“I could live like anybody else in one place. I could be happy and fulfilled, in one place…”
-- One Place, Everything But The Girl from the Worldwide album
I love Everything But The Girl and this particular song always puts me in a reflective mood. Oh wait… I’m always in a reflective mood. Hehe.
Heard this song one weekend afternoon as C and I were on our way home from a squid balls, kikiam and gulaman samalamig spree at UP. It was one of those moments I want to bottle up so I could go back to it again another day, to savor it once more. I felt happy to be going home. I felt happy with the settled life I have.
It was not this way a few years ago. Maybe five or six years ago, I wrote an essay for a creative writing class and these were my first paragraphs:
On a bus from Dumaguete in Negros Oriental to Kabankalan in Negros Occidental. The bus is pulling out of Dumaguete and I am looking at backyards and the city life I had grown familiar with in the three days I had spent there for work. I am surprised at the tears that start to fall. I am feeling heartbroken. Why am I crying? I am wishing the boy beside me will not notice my tears.
After a while I realize that I am scared. Scared to go home to Manila. And that bus ride was the first step I was taking in going home. Home, where my happy life was waiting to be resumed.
I pour out all of my grief in that long bus ride. And I savor all the sights, sounds and scents. Children playing in their backyards. The sweet smell of earth freshly harvested of sugarcane. The dull bass of the bus sound system blasting Bread songs.

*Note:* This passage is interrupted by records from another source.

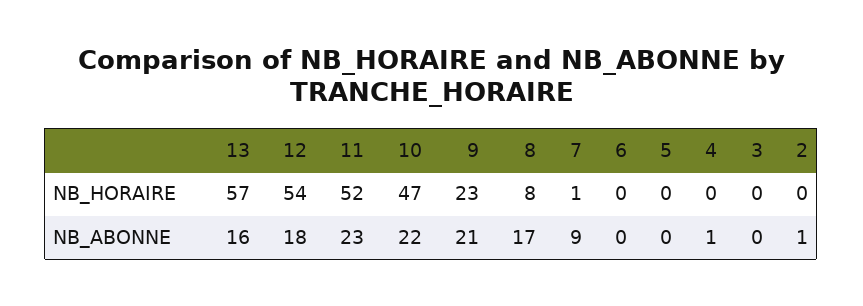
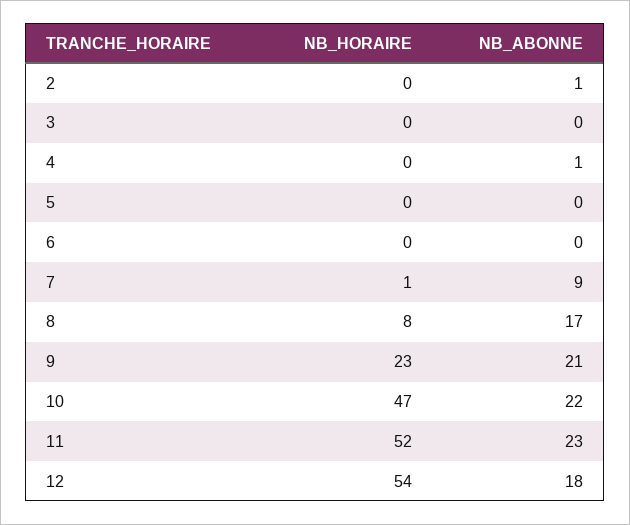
  {
-   "13": {
-     "NB_HORAIRE": 57,
-     "NB_ABONNE": 16
-   },
    "12": {
      "NB_HORAIRE": 54,
      "NB_ABONNE": 18
    },
    "11": {
      "NB_HORAIRE": 52,
      "NB_ABONNE": 23
    },
    "10": {
      "NB_HORAIRE": 47,
      "NB_ABONNE": 22
    },
    "9": {
      "NB_HORAIRE": 23,
      "NB_ABONNE": 21
    },
    "8": {
      "NB_HORAIRE": 8,
      "NB_ABONNE": 17
    },
    "7": {
      "NB_HORAIRE": 1,
      "NB_ABONNE": 9
    },
    "6": {
      "NB_HORAIRE": 0,
      "NB_ABONNE": 0
    },
    "5": {
      "NB_HORAIRE": 0,
      "NB_ABONNE": 0
    },
    "4": {
      "NB_HORAIRE": 0,
      "NB_ABONNE": 1
    },
    "3": {
      "NB_HORAIRE": 0,
      "NB_ABONNE": 0
    },
    "2": {
      "NB_HORAIRE": 0,
      "NB_ABONNE": 1
    }
  }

I remember that time in my life a bit vaguely now. I was so restless and I felt I had not done all that I could do and I was married and scared of the looming possibility of getting even more tied down by children. I remember incessantly asking C to allow me to get a job in a cruise ship so I could cure my wanderlust. Hahaha! How crazy is that, right?
Instead of doing crazy things, I quit my job and put up Silly. A truly Silly thing to do, leaving a decent pay and awesome medical benefits. But taking that plunge surely cured my wanderlust and gave me a better sense of who I am and what I want in life. I am deeply grateful that I had the balls (and the patience of an oft silly husband) to make such a huge change in my life.
And five or so years after, I read that essay with much sympathy for that scared-out-of her-wits girl, trying to figure out her life. I don’t have everything figured out just yet. I doubt if I ever will. But I surely know I’ve got one heckuva good thing going here (and a great friend to experience it all with) and no cruise ship is going to be as exciting this. Eeeks… drama.
2 comments:
My all-time favorite album. Ever. And it does the same thing to me as it does to you.
-Journ googler
If they ever come to Manila, I will sell stuff to afford good seats. Hahaha! Them and U2. And Dave Matthews Band.